Ce n’était point m’éloigner de mon sujet, que d’esquisser les abus qui existent à Lyon, sur le service des inhumations en général : je me le suis permis. Dieu veuille que l’appel que je fais à l’administration municipale soit entendu, et qu’elle s’empresse de les faire entièrement disparaître.

  1. Pour éviter d’être enterrés dans les cimetières des paroisses, il n’était pas rare de voir alors des gens fortunés se faire transporter à l’hôpital avant de mourir, afin de pouvoir être enterrés dans le cimetière de cette maison.
  2. Ces cimetières, presque tous placés près des églises, furent supprimés à l’époque de la révolution.
  3. Il était placé immédiatement au-dessous du lieu où sont aujourd’hui les télégraphes. Le génie s’en empara en 1815 pour construire à la place des fortifications. La terre fut impitoyablement fouillée, et il ne resta plus aucun vestige des nombreuses tombes qui s’y trouvaient. On y voit cependant encore aujourd’hui quelques pierres tumulaires contre les murs ; il est à désirer que l’administration les fasse transporter au cimetière de Loyasse.
  4. Une nouvelle délibération du conseil municipal, en date du 29 mars 1850, approuvée par ordonnance royale du 25 février 1831, a apporté quelques modifications au premier tarif. Les prix des emplacemens à vendre sont aujourd’hui fixés ainsi qu’il suit :
    POUR PIERRES TUMULAIRES,

    Un espace d’un mètre de face sur deux mètres de longueur, cent cinquante francs.

    POUR MONUMENS,

    Une demi-masse de deux mètres et demi de face sur cinq de longueur, quatre cent cinquante francs.

    Une masse de cinq mètres sur chacune des quatre faces, neuf cents francs.

    En sus des sommes à payer à la ville pour l’acquisition du terrain, les familles sont tenues, en conformité de l’art. 11 du décret du 23 prairial an 12, de verser dans la caisse des hôpitaux une somme qui ne peut être moindre du tiers de celle payée à la ville.

    Toutes les autres dispositions de la délibération du conseil du 11 janvier 1811 sont toujours en vigueur ; voici les principales :

    « Art. 5. Ces différentes parties de terrain seront aliénées sans retour, et ne pourront jamais être employées à aucun autre usage.

    « Art. 7. En ce qui concerne les tombeaux de famille, le concessionnaire, et après lui le chef de famille, ou celui auquel le tombeau aura été transmis par disposition de dernière volonté, pourra seul prononcer sur le droit d’y être inhumé, et l’accorder même pour un étranger à la famille.
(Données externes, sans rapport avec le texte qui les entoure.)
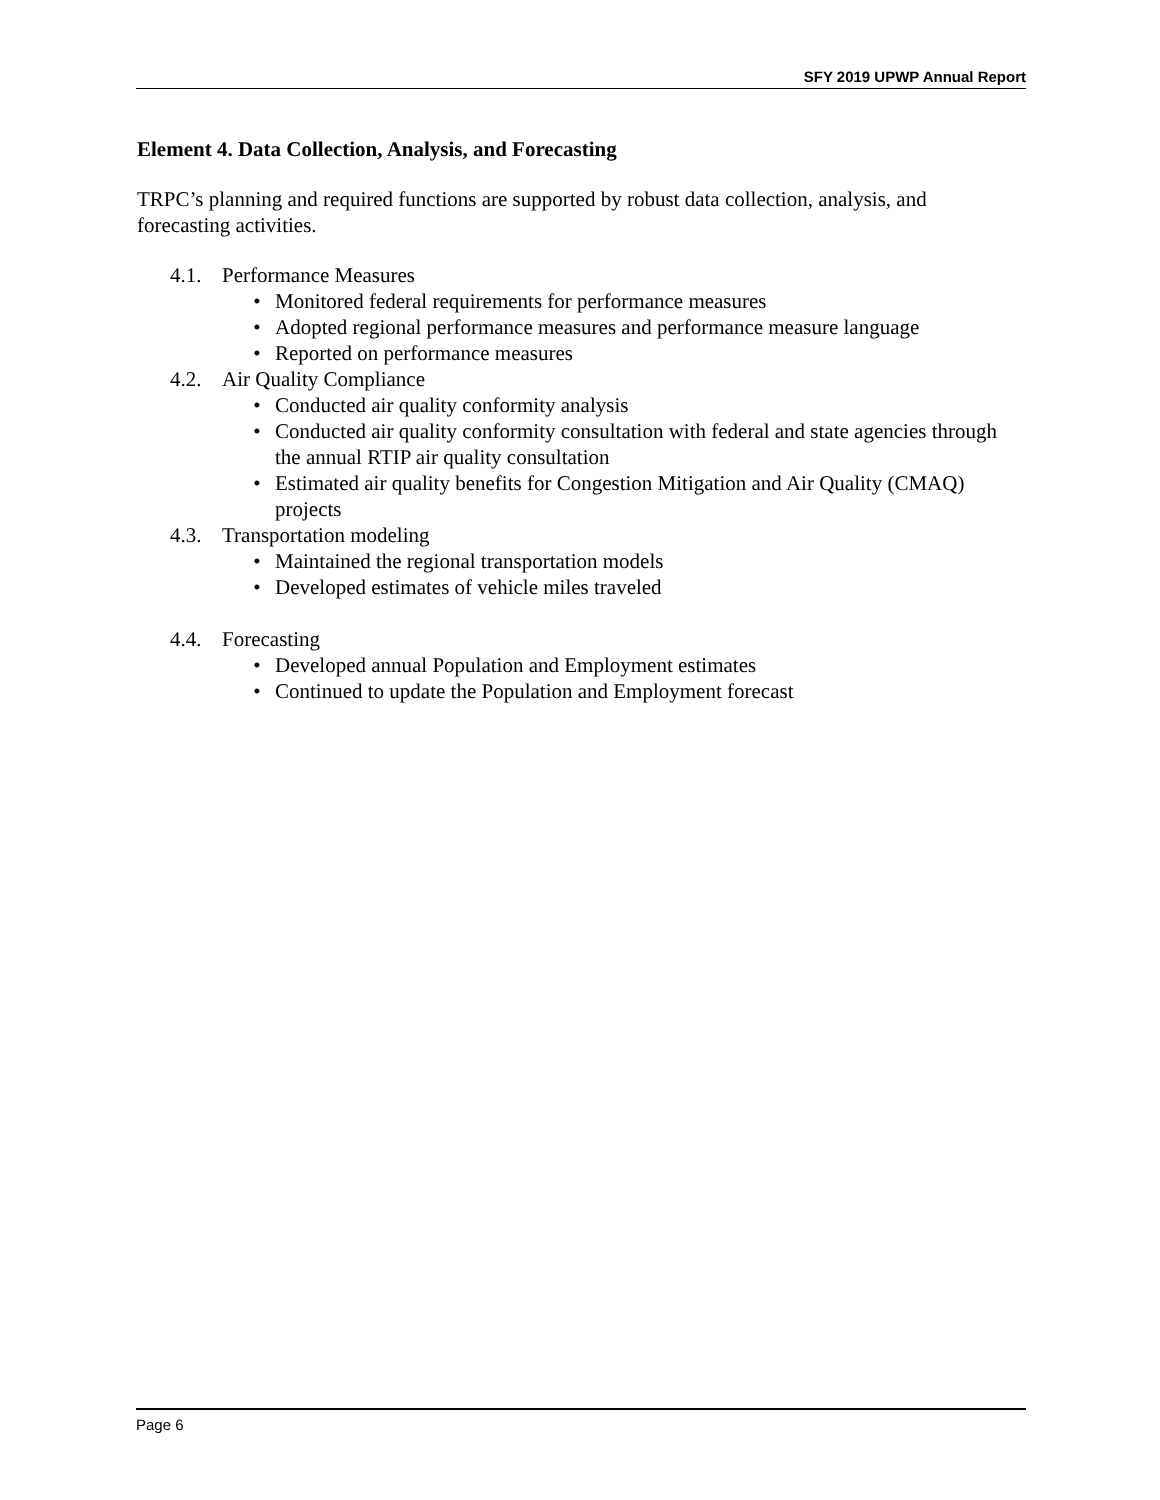SFY 2019 UPWP Annual Report
Element 4. Data Collection, Analysis, and Forecasting
TRPC’s planning and required functions are supported by robust data collection, analysis, and forecasting activities.
4.1. Performance Measures
• Monitored federal requirements for performance measures
• Adopted regional performance measures and performance measure language
• Reported on performance measures
4.2. Air Quality Compliance
• Conducted air quality conformity analysis
• Conducted air quality conformity consultation with federal and state agencies through the annual RTIP air quality consultation
• Estimated air quality benefits for Congestion Mitigation and Air Quality (CMAQ) projects
4.3. Transportation modeling
• Maintained the regional transportation models
• Developed estimates of vehicle miles traveled
4.4. Forecasting
• Developed annual Population and Employment estimates
• Continued to update the Population and Employment forecast
Page 6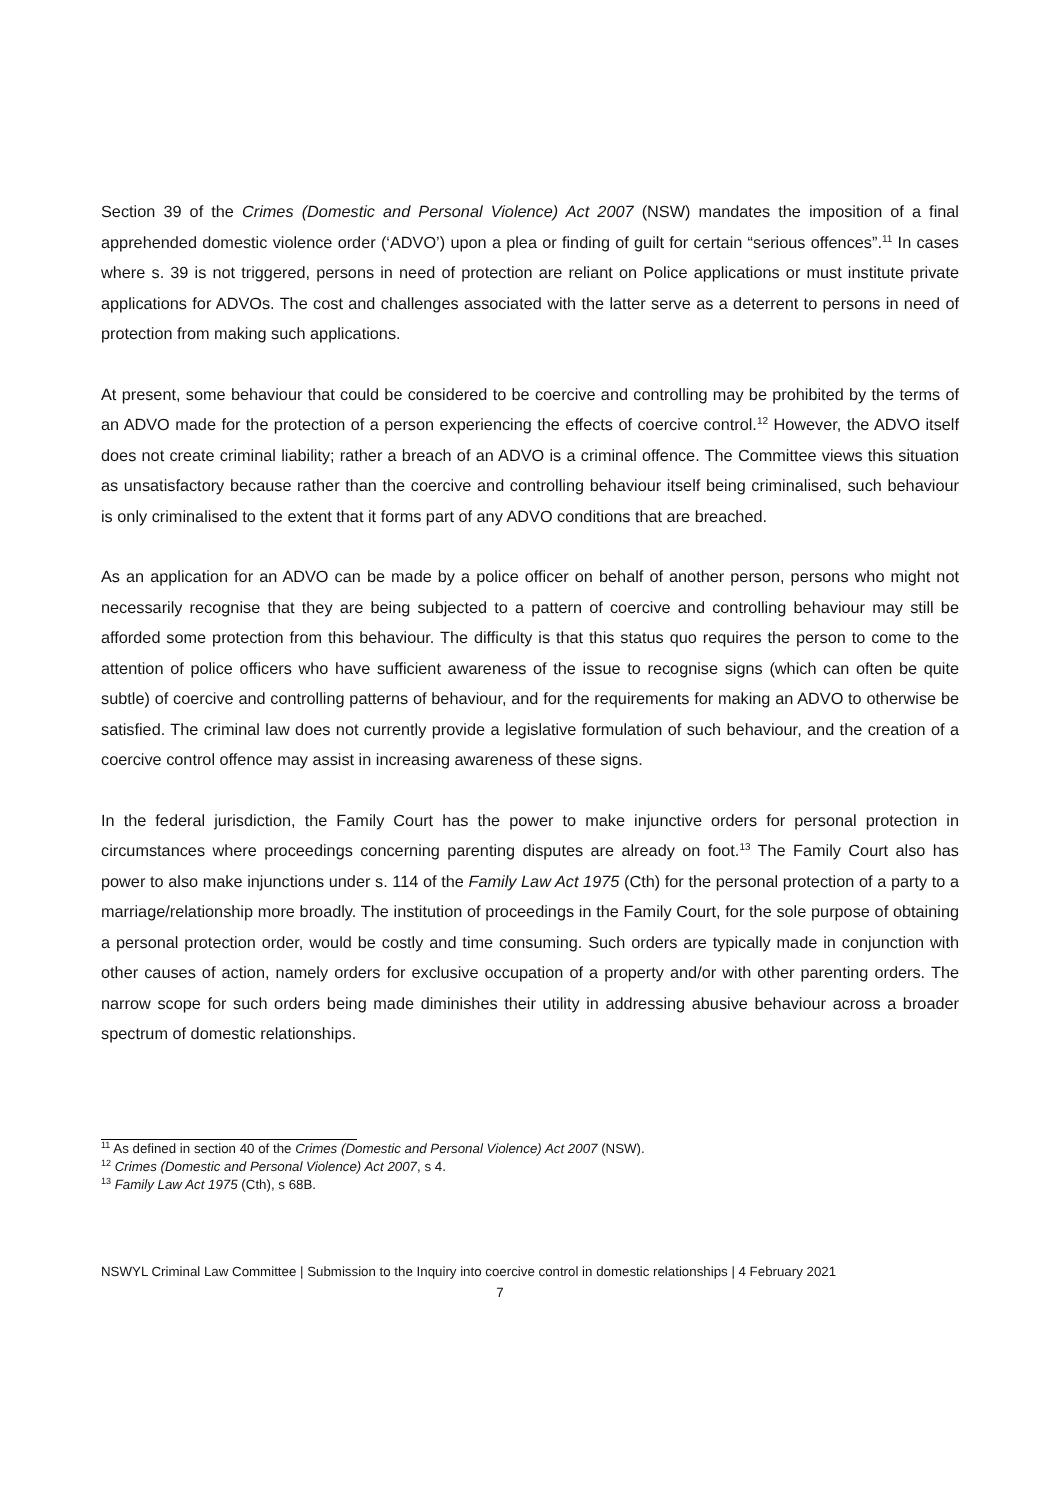Section 39 of the Crimes (Domestic and Personal Violence) Act 2007 (NSW) mandates the imposition of a final apprehended domestic violence order (‘ADVO’) upon a plea or finding of guilt for certain “serious offences”.<sup>11</sup> In cases where s. 39 is not triggered, persons in need of protection are reliant on Police applications or must institute private applications for ADVOs. The cost and challenges associated with the latter serve as a deterrent to persons in need of protection from making such applications.
At present, some behaviour that could be considered to be coercive and controlling may be prohibited by the terms of an ADVO made for the protection of a person experiencing the effects of coercive control.<sup>12</sup> However, the ADVO itself does not create criminal liability; rather a breach of an ADVO is a criminal offence. The Committee views this situation as unsatisfactory because rather than the coercive and controlling behaviour itself being criminalised, such behaviour is only criminalised to the extent that it forms part of any ADVO conditions that are breached.
As an application for an ADVO can be made by a police officer on behalf of another person, persons who might not necessarily recognise that they are being subjected to a pattern of coercive and controlling behaviour may still be afforded some protection from this behaviour. The difficulty is that this status quo requires the person to come to the attention of police officers who have sufficient awareness of the issue to recognise signs (which can often be quite subtle) of coercive and controlling patterns of behaviour, and for the requirements for making an ADVO to otherwise be satisfied. The criminal law does not currently provide a legislative formulation of such behaviour, and the creation of a coercive control offence may assist in increasing awareness of these signs.
In the federal jurisdiction, the Family Court has the power to make injunctive orders for personal protection in circumstances where proceedings concerning parenting disputes are already on foot.<sup>13</sup> The Family Court also has power to also make injunctions under s. 114 of the Family Law Act 1975 (Cth) for the personal protection of a party to a marriage/relationship more broadly. The institution of proceedings in the Family Court, for the sole purpose of obtaining a personal protection order, would be costly and time consuming. Such orders are typically made in conjunction with other causes of action, namely orders for exclusive occupation of a property and/or with other parenting orders. The narrow scope for such orders being made diminishes their utility in addressing abusive behaviour across a broader spectrum of domestic relationships.
<sup>11</sup> As defined in section 40 of the Crimes (Domestic and Personal Violence) Act 2007 (NSW).
<sup>12</sup> Crimes (Domestic and Personal Violence) Act 2007, s 4.
<sup>13</sup> Family Law Act 1975 (Cth), s 68B.
NSWYL Criminal Law Committee | Submission to the Inquiry into coercive control in domestic relationships | 4 February 2021
7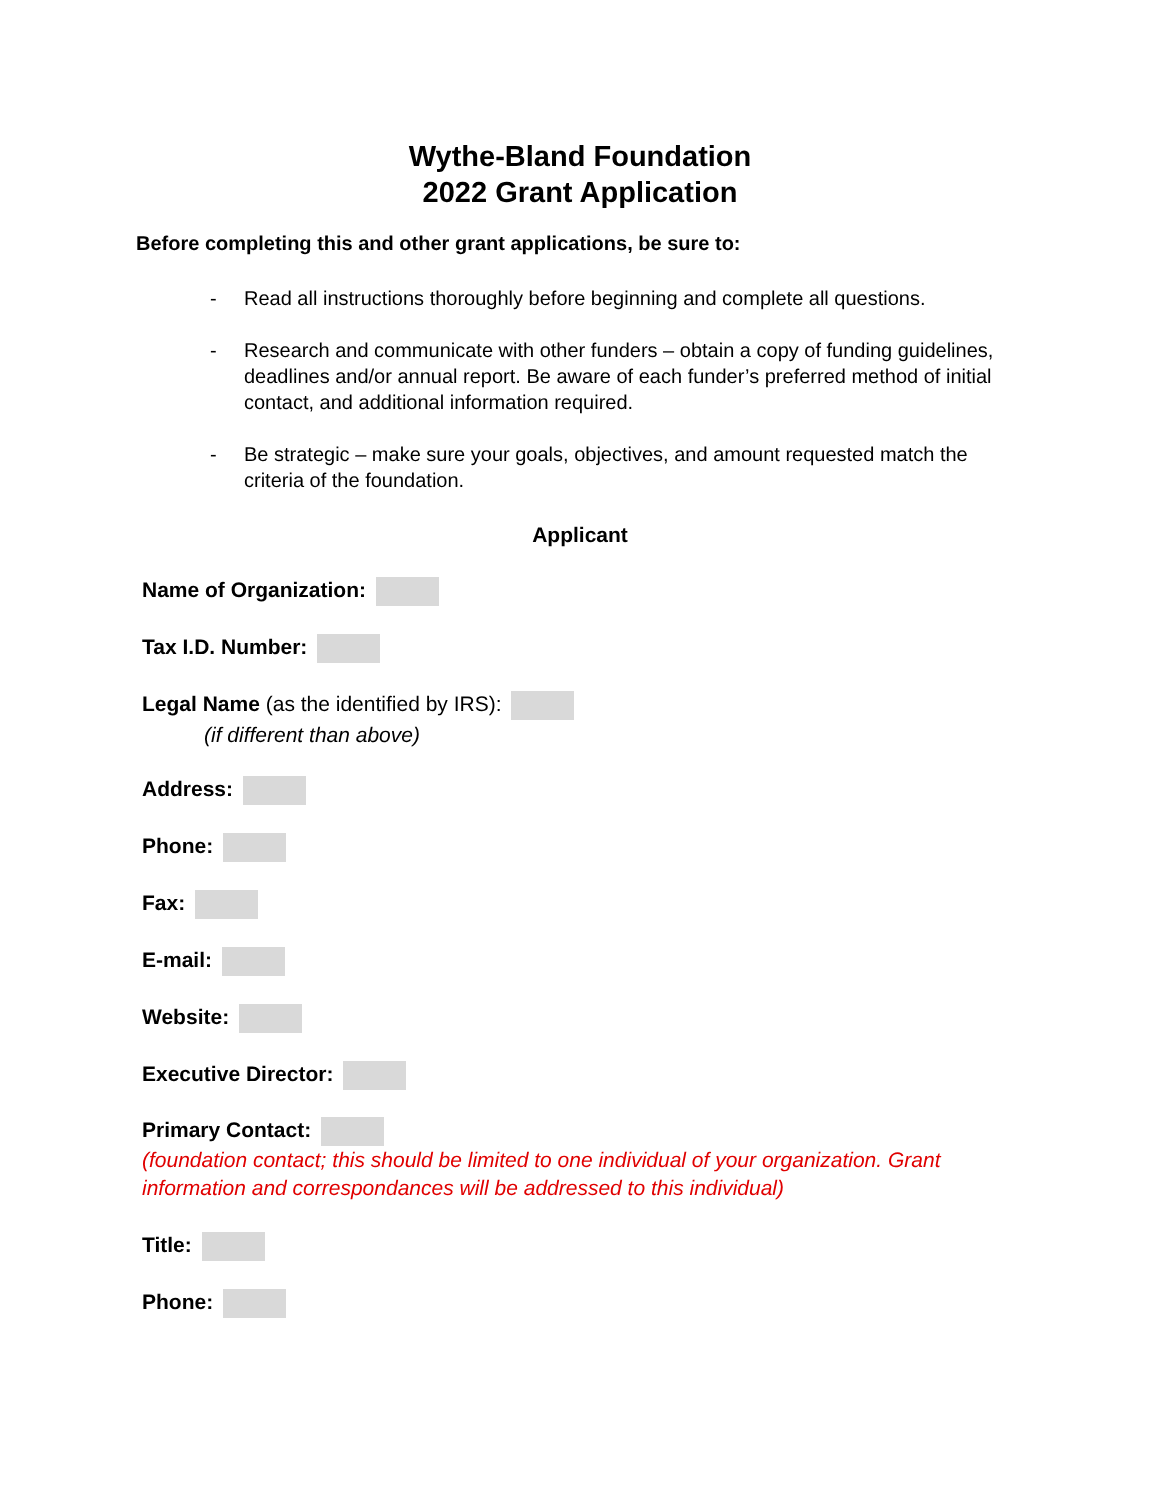Wythe-Bland Foundation
2022 Grant Application
Before completing this and other grant applications, be sure to:
- Read all instructions thoroughly before beginning and complete all questions.
- Research and communicate with other funders – obtain a copy of funding guidelines, deadlines and/or annual report. Be aware of each funder’s preferred method of initial contact, and additional information required.
- Be strategic – make sure your goals, objectives, and amount requested match the criteria of the foundation.
Applicant
Name of Organization:
Tax I.D. Number:
Legal Name (as the identified by IRS):
(if different than above)
Address:
Phone:
Fax:
E-mail:
Website:
Executive Director:
Primary Contact:
(foundation contact; this should be limited to one individual of your organization. Grant information and correspondances will be addressed to this individual)
Title:
Phone: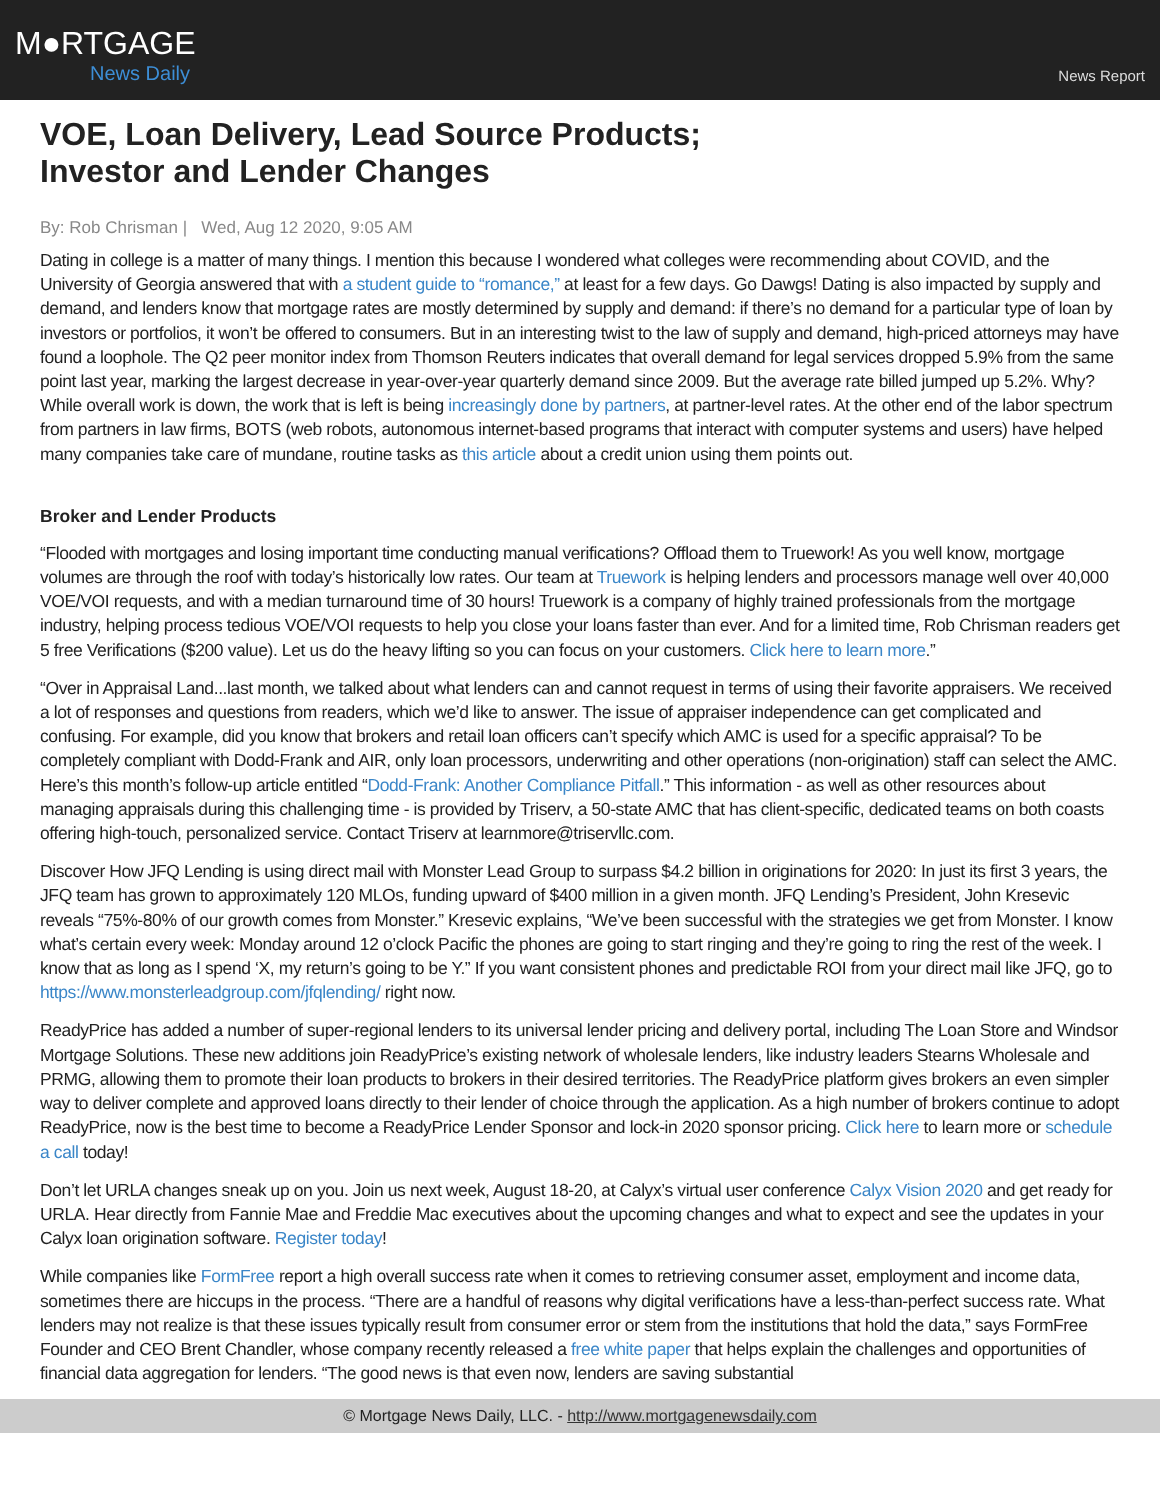M●RTGAGE
News Daily
News Report
VOE, Loan Delivery, Lead Source Products;
Investor and Lender Changes
By: Rob Chrisman | Wed, Aug 12 2020, 9:05 AM
Dating in college is a matter of many things. I mention this because I wondered what colleges were recommending about COVID, and the University of Georgia answered that with a student guide to “romance,” at least for a few days. Go Dawgs! Dating is also impacted by supply and demand, and lenders know that mortgage rates are mostly determined by supply and demand: if there’s no demand for a particular type of loan by investors or portfolios, it won’t be offered to consumers. But in an interesting twist to the law of supply and demand, high-priced attorneys may have found a loophole. The Q2 peer monitor index from Thomson Reuters indicates that overall demand for legal services dropped 5.9% from the same point last year, marking the largest decrease in year-over-year quarterly demand since 2009. But the average rate billed jumped up 5.2%. Why? While overall work is down, the work that is left is being increasingly done by partners, at partner-level rates. At the other end of the labor spectrum from partners in law firms, BOTS (web robots, autonomous internet-based programs that interact with computer systems and users) have helped many companies take care of mundane, routine tasks as this article about a credit union using them points out.
Broker and Lender Products
“Flooded with mortgages and losing important time conducting manual verifications? Offload them to Truework! As you well know, mortgage volumes are through the roof with today’s historically low rates. Our team at Truework is helping lenders and processors manage well over 40,000 VOE/VOI requests, and with a median turnaround time of 30 hours! Truework is a company of highly trained professionals from the mortgage industry, helping process tedious VOE/VOI requests to help you close your loans faster than ever. And for a limited time, Rob Chrisman readers get 5 free Verifications ($200 value). Let us do the heavy lifting so you can focus on your customers. Click here to learn more.”
“Over in Appraisal Land...last month, we talked about what lenders can and cannot request in terms of using their favorite appraisers. We received a lot of responses and questions from readers, which we’d like to answer. The issue of appraiser independence can get complicated and confusing. For example, did you know that brokers and retail loan officers can’t specify which AMC is used for a specific appraisal? To be completely compliant with Dodd-Frank and AIR, only loan processors, underwriting and other operations (non-origination) staff can select the AMC. Here’s this month’s follow-up article entitled “Dodd-Frank: Another Compliance Pitfall.” This information - as well as other resources about managing appraisals during this challenging time - is provided by Triserv, a 50-state AMC that has client-specific, dedicated teams on both coasts offering high-touch, personalized service. Contact Triserv at learnmore@triservllc.com.
Discover How JFQ Lending is using direct mail with Monster Lead Group to surpass $4.2 billion in originations for 2020: In just its first 3 years, the JFQ team has grown to approximately 120 MLOs, funding upward of $400 million in a given month. JFQ Lending’s President, John Kresevic reveals “75%-80% of our growth comes from Monster.” Kresevic explains, “We’ve been successful with the strategies we get from Monster. I know what’s certain every week: Monday around 12 o’clock Pacific the phones are going to start ringing and they’re going to ring the rest of the week. I know that as long as I spend ‘X, my return’s going to be Y.” If you want consistent phones and predictable ROI from your direct mail like JFQ, go to https://www.monsterleadgroup.com/jfqlending/ right now.
ReadyPrice has added a number of super-regional lenders to its universal lender pricing and delivery portal, including The Loan Store and Windsor Mortgage Solutions. These new additions join ReadyPrice’s existing network of wholesale lenders, like industry leaders Stearns Wholesale and PRMG, allowing them to promote their loan products to brokers in their desired territories. The ReadyPrice platform gives brokers an even simpler way to deliver complete and approved loans directly to their lender of choice through the application. As a high number of brokers continue to adopt ReadyPrice, now is the best time to become a ReadyPrice Lender Sponsor and lock-in 2020 sponsor pricing. Click here to learn more or schedule a call today!
Don’t let URLA changes sneak up on you. Join us next week, August 18-20, at Calyx’s virtual user conference Calyx Vision 2020 and get ready for URLA. Hear directly from Fannie Mae and Freddie Mac executives about the upcoming changes and what to expect and see the updates in your Calyx loan origination software. Register today!
While companies like FormFree report a high overall success rate when it comes to retrieving consumer asset, employment and income data, sometimes there are hiccups in the process. “There are a handful of reasons why digital verifications have a less-than-perfect success rate. What lenders may not realize is that these issues typically result from consumer error or stem from the institutions that hold the data,” says FormFree Founder and CEO Brent Chandler, whose company recently released a free white paper that helps explain the challenges and opportunities of financial data aggregation for lenders. “The good news is that even now, lenders are saving substantial
© Mortgage News Daily, LLC. - http://www.mortgagenewsdaily.com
Ces parties du sol une fois aliénées, ne pourront être vendues par qui que ce soit, ni changer de destination ; et les monumens ou caveaux qui y auront été construits, demeureront à jamais fermés, lorsque la famille de l’acquéreur du sol sera éteinte sans avoir transmis son droit à tout autre.

    « Art. 8. Il sera libre d’ajouter à volonté à la décoration de ces tombeaux de famille ; mais nul ne pourra dégrader les monumens élevés par ses auteurs, ni disposer des statues, emblèmes ou ornemens quelconques qu’ils y auraient placés. »

  5. Voyez le plan topographique placé à la fin du volume, qui indique toutes les parties de terrain destinées à l’établissement de sépultures particulières.
  6. Tout porte à croire qu’il y erreur dans ce chiffre, car la somme doit être plus élevée. Voici le tarif des frais :
    Corps au dessus de 12 ans
    au Cimetière de Loyasse 
     34 »
    au dépôt 
     12 »
    Corps de 7 à 12 ans
    au Cimetière de Loyasse 
     18 »
    au dépôt 
     7 »
    Corps au dessous de 5 ans
    au Cimetière de Loyasse 
     12 »
    au dépôt 
     5 50
  7. Sur cinq mille cinq cents décès arrivés à Lyon en 1833, quatre mille corps environ ont été transportés à la Magdeleine. Le gouffre qui les a reçus, d’environ vingt pieds sur quarante à peu près de longueur, servira au même usage au moins pendant quinze années. On engloutira donc, dans ce faible espace, plus de soixante mille corps. À Loyasse, après la première année de l’inhumation d’un grand corps, on dépose dans la même fosse ou sur ses côtés, à une moindre profondeur à la vérité, le cercueil d’un enfant.
  8. Quelques-unes ne sont pas marquées au coin du bon goût, mais j’ai dû copier fidèlement.